- **What to do**
Going through the data below, please show each line containing the string "white".

[Records contained in a dataset]

· · · · · · ·

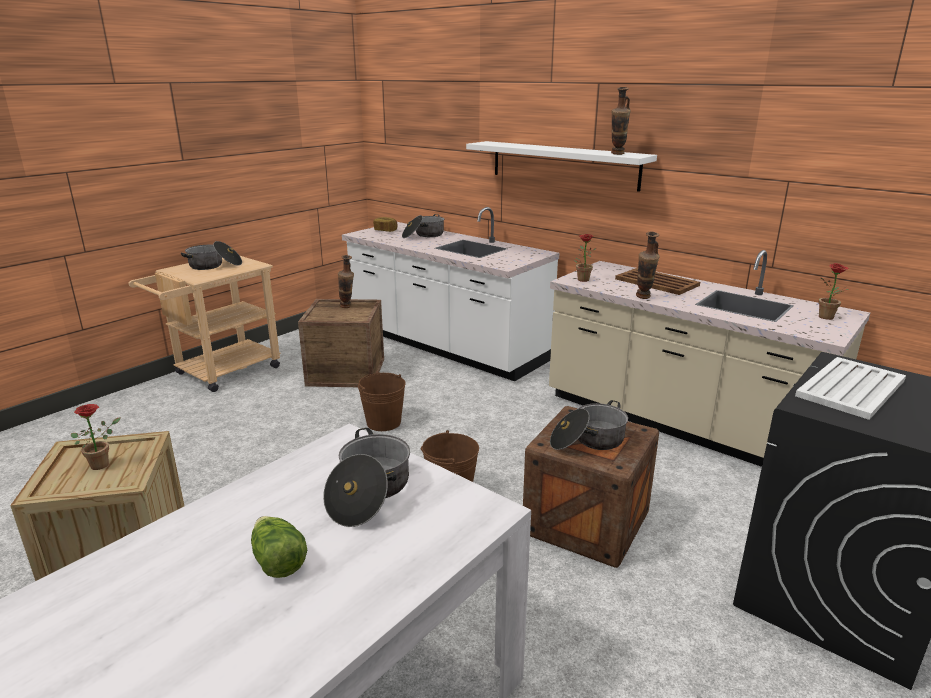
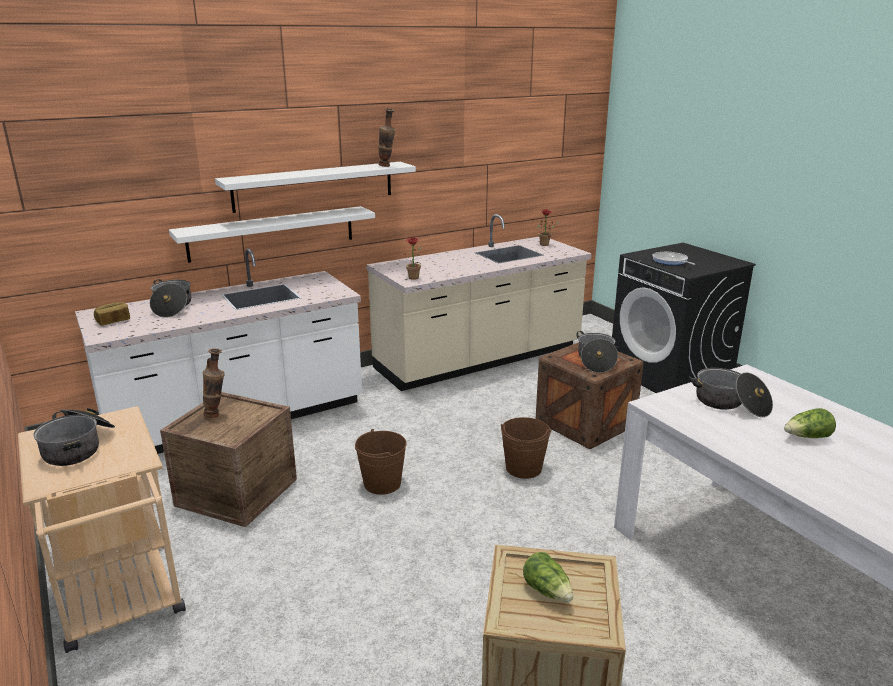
camera: 70 degrees left, 0 degrees up
potted plant [71,404,121,470] -> lettuce [523,552,573,602]
brown tray [615,268,700,295] -> none
vase [636,232,660,299] -> none
white tray [795,357,906,420] -> frying pan [653,252,695,265]
none -> white shelf [169,206,375,263]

· · · · · · ·

- **Task response**
white tray [795,357,906,420] -> frying pan [653,252,695,265]
none -> white shelf [169,206,375,263]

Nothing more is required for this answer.